Written exercise: Reproduce the blog post on finishing presentations on time word for word, everything from "How Do I Finish" down to "probably losing out.".

Selection:

How Do I Finish Presentations on Time?

A post from our Presentation Skills blog

Article author: John B
      Written by John B
In 2002, actor Russell Crowe created a media storm by accosting the director of the BAFTA Awards ceremony after his acceptance speech on the night had been edited when televised. Many people felt that this behaviour cost him the Academy Award for the same role, as people reacted negatively to his behaviour, and almost overnight, from being the favourite for the Oscar, saw Denzel Washington becoming the favourite to pick up the next big prize.

Do not get me wrong, I am not against Russell Crowe. I love his acting and thought that he did deserve the Academy Award, I use this as an illustration of how overstaying his welcome and the consequences of it resulted in him probably losing out.

This is a very high profile case of people taking longer than they are allocated, but many people delivering speeches or presentations make the same mistake, by overstaying their welcome and leaving a bad taste.

Stick to your time limit

So why is sticking to your time limit important?

Record extracts:
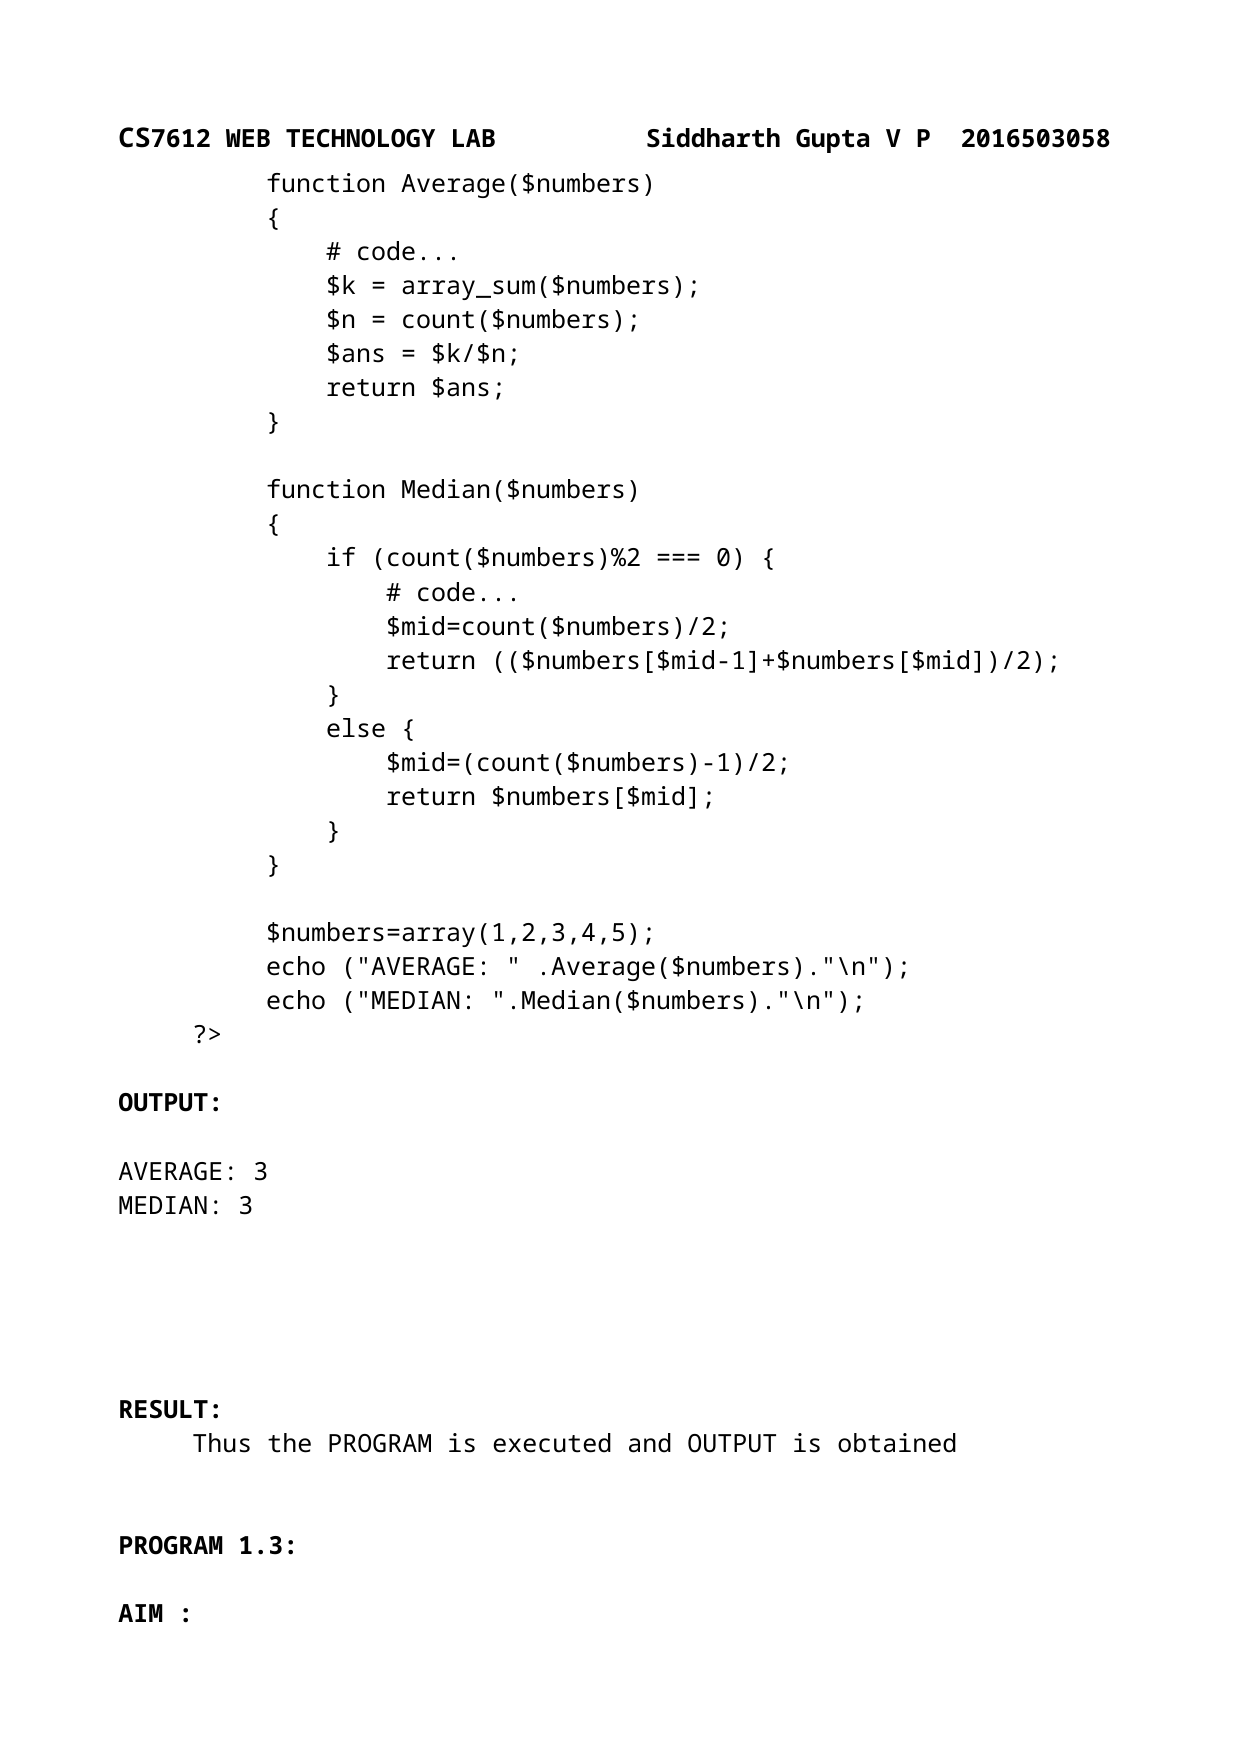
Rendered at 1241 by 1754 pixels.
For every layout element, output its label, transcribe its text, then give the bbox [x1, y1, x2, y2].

text } [192, 813, 1122, 847]
text RESULT: [118, 1392, 1122, 1426]
text echo ("MEDIAN: ".Median($numbers)."\n"); [192, 983, 1122, 1017]
text Thus the PROGRAM is executed and OUTPUT is obtained [118, 1426, 1122, 1460]
text return $ans; [192, 370, 1122, 404]
text PROGRAM 1.3: [118, 1528, 1122, 1562]
text OUTPUT: [118, 1085, 1122, 1119]
text $mid=count($numbers)/2; [192, 608, 1122, 642]
text $mid=(count($numbers)-1)/2; [192, 744, 1122, 778]
text { [192, 199, 1122, 233]
text } [192, 404, 1122, 438]
text } [192, 676, 1122, 710]
text function Median($numbers) [192, 472, 1122, 506]
text $ans = $k/$n; [192, 336, 1122, 370]
text $n = count($numbers); [192, 302, 1122, 336]
text return $numbers[$mid]; [192, 778, 1122, 813]
text ?> [192, 1017, 1122, 1051]
text echo ("AVERAGE: " .Average($numbers)."\n"); [192, 949, 1122, 983]
text $k = array_sum($numbers); [192, 268, 1122, 302]
text else { [192, 710, 1122, 744]
text MEDIAN: 3 [118, 1187, 1122, 1221]
text AVERAGE: 3 [118, 1153, 1122, 1187]
text AIM : [118, 1596, 1122, 1630]
text return (($numbers[$mid-1]+$numbers[$mid])/2); [192, 642, 1122, 676]
text { [192, 506, 1122, 540]
text $numbers=array(1,2,3,4,5); [192, 915, 1122, 949]
text # code... [192, 233, 1122, 268]
text if (count($numbers)%2 === 0) { [192, 540, 1122, 574]
text function Average($numbers) [192, 165, 1122, 199]
text } [192, 847, 1122, 881]
text # code... [192, 574, 1122, 608]
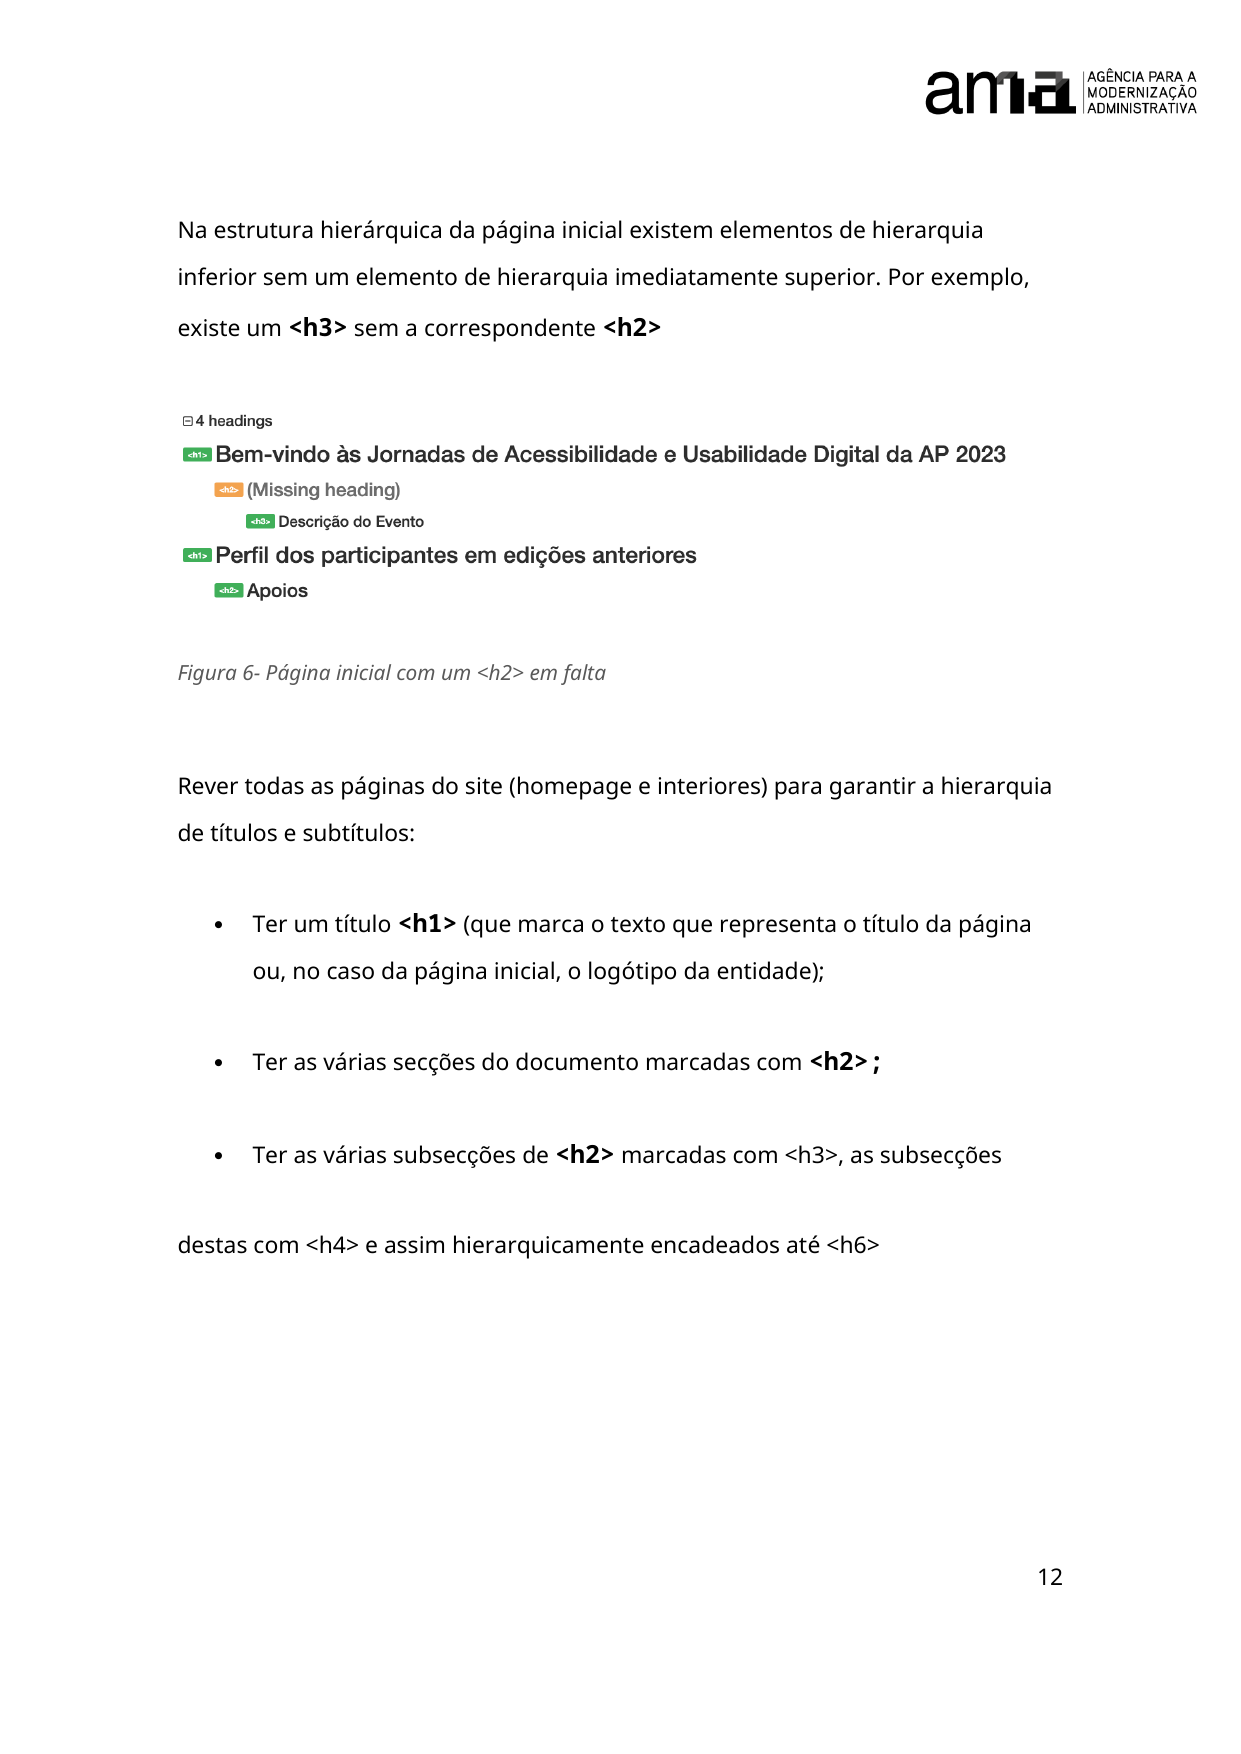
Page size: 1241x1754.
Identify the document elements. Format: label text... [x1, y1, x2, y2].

text Rever todas as páginas do site (homepage e interiores) para garantir a hierarquia de títulos e subtítulos: [177, 770, 1063, 848]
text destas com <h4> e assim hierarquicamente encadeados até <h6> [177, 1229, 1063, 1260]
list Ter as várias secções do documento marcadas com <h2>; [215, 1044, 1063, 1078]
text Figura 6- Página inicial com um <h2> em falta [177, 658, 1063, 687]
list Ter as várias subsecções de <h2> marcadas com <h3>, as subsecções [215, 1136, 1063, 1171]
text Na estrutura hierárquica da página inicial existem elementos de hierarquia inferior sem um elemento de hierarquia imediatamente superior. Por exemplo, existe um <h3> sem a correspondente <h2> [177, 214, 1063, 343]
list Ter um título <h1> (que marca o texto que representa o título da página ou, no caso da página inicial, o logótipo da entidade); [215, 906, 1063, 986]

Response to the exercise:
How Do I Finish Presentations on Time?

A post from our Presentation Skills blog

Article author: John B
      Written by John B
In 2002, actor Russell Crowe created a media storm by accosting the director of the BAFTA Awards ceremony after his acceptance speech on the night had been edited when televised. Many people felt that this behaviour cost him the Academy Award for the same role, as people reacted negatively to his behaviour, and almost overnight, from being the favourite for the Oscar, saw Denzel Washington becoming the favourite to pick up the next big prize.

Do not get me wrong, I am not against Russell Crowe. I love his acting and thought that he did deserve the Academy Award, I use this as an illustration of how overstaying his welcome and the consequences of it resulted in him probably losing out.